Entries provided »
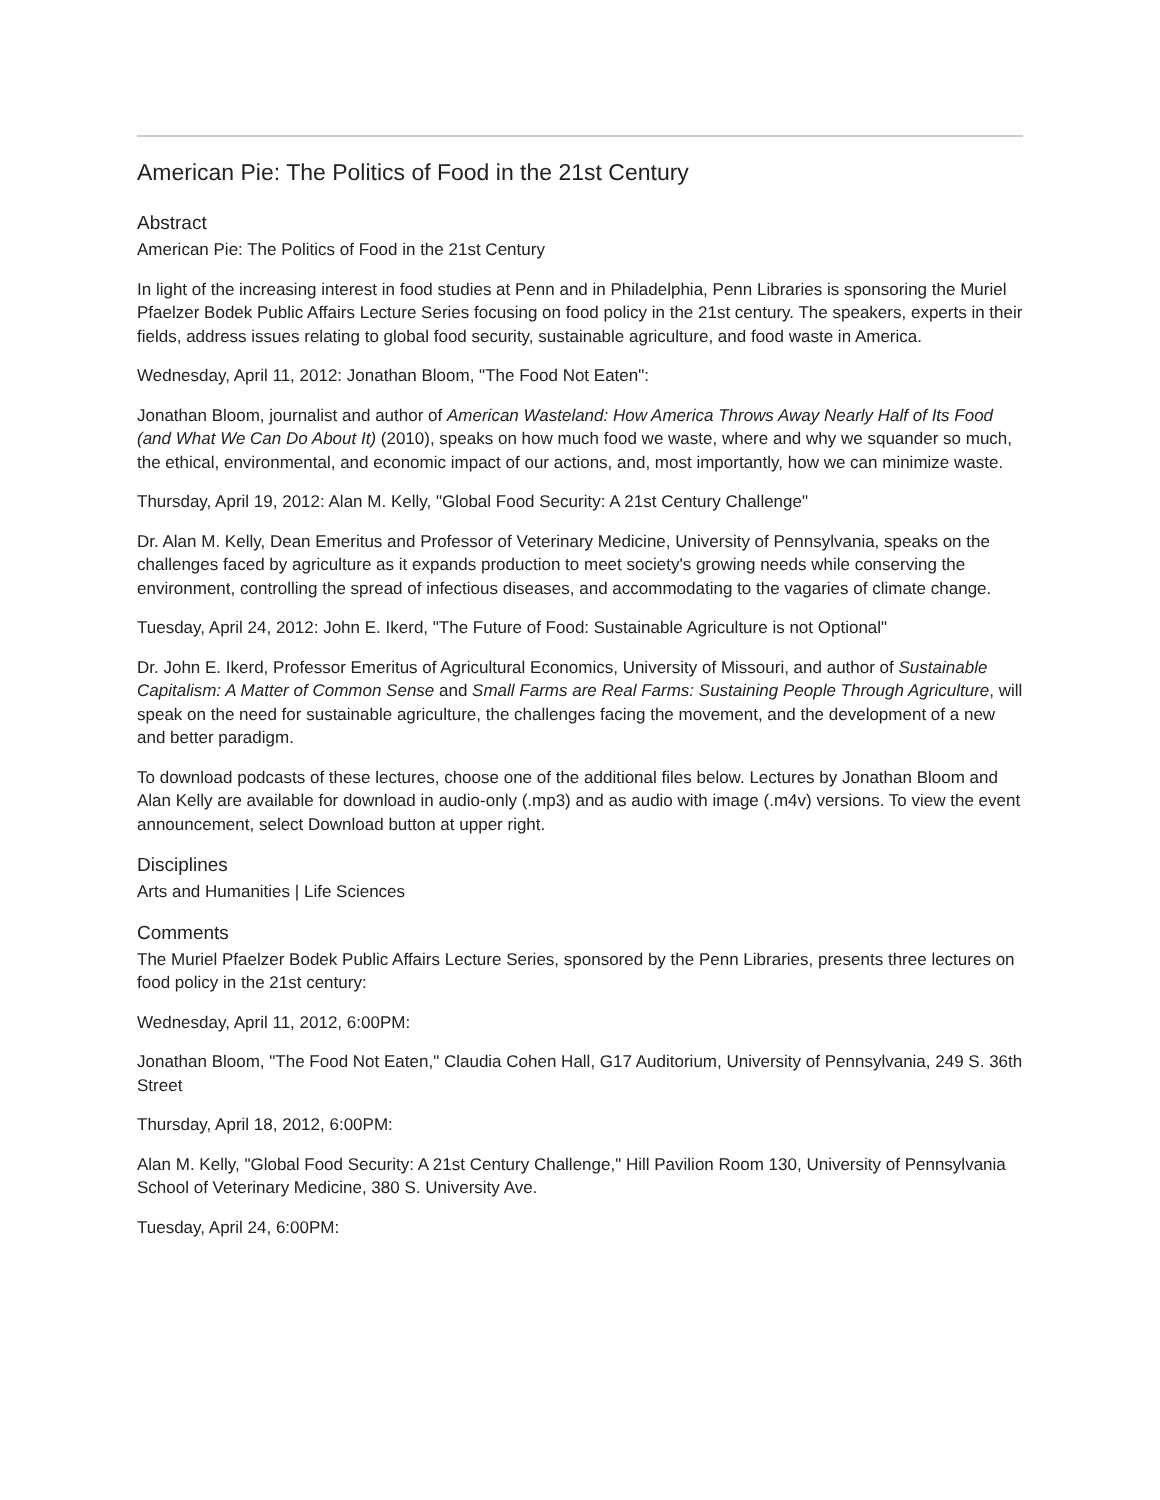American Pie: The Politics of Food in the 21st Century
Abstract
American Pie: The Politics of Food in the 21st Century
In light of the increasing interest in food studies at Penn and in Philadelphia, Penn Libraries is sponsoring the Muriel Pfaelzer Bodek Public Affairs Lecture Series focusing on food policy in the 21st century. The speakers, experts in their fields, address issues relating to global food security, sustainable agriculture, and food waste in America.
Wednesday, April 11, 2012: Jonathan Bloom, "The Food Not Eaten":
Jonathan Bloom, journalist and author of American Wasteland: How America Throws Away Nearly Half of Its Food (and What We Can Do About It) (2010), speaks on how much food we waste, where and why we squander so much, the ethical, environmental, and economic impact of our actions, and, most importantly, how we can minimize waste.
Thursday, April 19, 2012: Alan M. Kelly, "Global Food Security: A 21st Century Challenge"
Dr. Alan M. Kelly, Dean Emeritus and Professor of Veterinary Medicine, University of Pennsylvania, speaks on the challenges faced by agriculture as it expands production to meet society's growing needs while conserving the environment, controlling the spread of infectious diseases, and accommodating to the vagaries of climate change.
Tuesday, April 24, 2012: John E. Ikerd, "The Future of Food: Sustainable Agriculture is not Optional"
Dr. John E. Ikerd, Professor Emeritus of Agricultural Economics, University of Missouri, and author of Sustainable Capitalism: A Matter of Common Sense and Small Farms are Real Farms: Sustaining People Through Agriculture, will speak on the need for sustainable agriculture, the challenges facing the movement, and the development of a new and better paradigm.
To download podcasts of these lectures, choose one of the additional files below. Lectures by Jonathan Bloom and Alan Kelly are available for download in audio-only (.mp3) and as audio with image (.m4v) versions. To view the event announcement, select Download button at upper right.
Disciplines
Arts and Humanities | Life Sciences
Comments
The Muriel Pfaelzer Bodek Public Affairs Lecture Series, sponsored by the Penn Libraries, presents three lectures on food policy in the 21st century:
Wednesday, April 11, 2012, 6:00PM:
Jonathan Bloom, "The Food Not Eaten," Claudia Cohen Hall, G17 Auditorium, University of Pennsylvania, 249 S. 36th Street
Thursday, April 18, 2012, 6:00PM:
Alan M. Kelly, "Global Food Security: A 21st Century Challenge," Hill Pavilion Room 130, University of Pennsylvania School of Veterinary Medicine, 380 S. University Ave.
Tuesday, April 24, 6:00PM:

Problem description »
A word-for-word copy of the records is needed, one that contains no pictures.

Response to this exercise »
American Pie: The Politics of Food in the 21st Century
Abstract
American Pie: The Politics of Food in the 21st Century
In light of the increasing interest in food studies at Penn and in Philadelphia, Penn Libraries is sponsoring the Muriel Pfaelzer Bodek Public Affairs Lecture Series focusing on food policy in the 21st century. The speakers, experts in their fields, address issues relating to global food security, sustainable agriculture, and food waste in America.
Wednesday, April 11, 2012: Jonathan Bloom, "The Food Not Eaten":
Jonathan Bloom, journalist and author of American Wasteland: How America Throws Away Nearly Half of Its Food (and What We Can Do About It) (2010), speaks on how much food we waste, where and why we squander so much, the ethical, environmental, and economic impact of our actions, and, most importantly, how we can minimize waste.
Thursday, April 19, 2012: Alan M. Kelly, "Global Food Security: A 21st Century Challenge"
Dr. Alan M. Kelly, Dean Emeritus and Professor of Veterinary Medicine, University of Pennsylvania, speaks on the challenges faced by agriculture as it expands production to meet society's growing needs while conserving the environment, controlling the spread of infectious diseases, and accommodating to the vagaries of climate change.
Tuesday, April 24, 2012: John E. Ikerd, "The Future of Food: Sustainable Agriculture is not Optional"
Dr. John E. Ikerd, Professor Emeritus of Agricultural Economics, University of Missouri, and author of Sustainable Capitalism: A Matter of Common Sense and Small Farms are Real Farms: Sustaining People Through Agriculture, will speak on the need for sustainable agriculture, the challenges facing the movement, and the development of a new and better paradigm.
To download podcasts of these lectures, choose one of the additional files below. Lectures by Jonathan Bloom and Alan Kelly are available for download in audio-only (.mp3) and as audio with image (.m4v) versions. To view the event announcement, select Download button at upper right.
Disciplines
Arts and Humanities | Life Sciences
Comments
The Muriel Pfaelzer Bodek Public Affairs Lecture Series, sponsored by the Penn Libraries, presents three lectures on food policy in the 21st century:
Wednesday, April 11, 2012, 6:00PM:
Jonathan Bloom, "The Food Not Eaten," Claudia Cohen Hall, G17 Auditorium, University of Pennsylvania, 249 S. 36th Street
Thursday, April 18, 2012, 6:00PM:
Alan M. Kelly, "Global Food Security: A 21st Century Challenge," Hill Pavilion Room 130, University of Pennsylvania School of Veterinary Medicine, 380 S. University Ave.
Tuesday, April 24, 6:00PM:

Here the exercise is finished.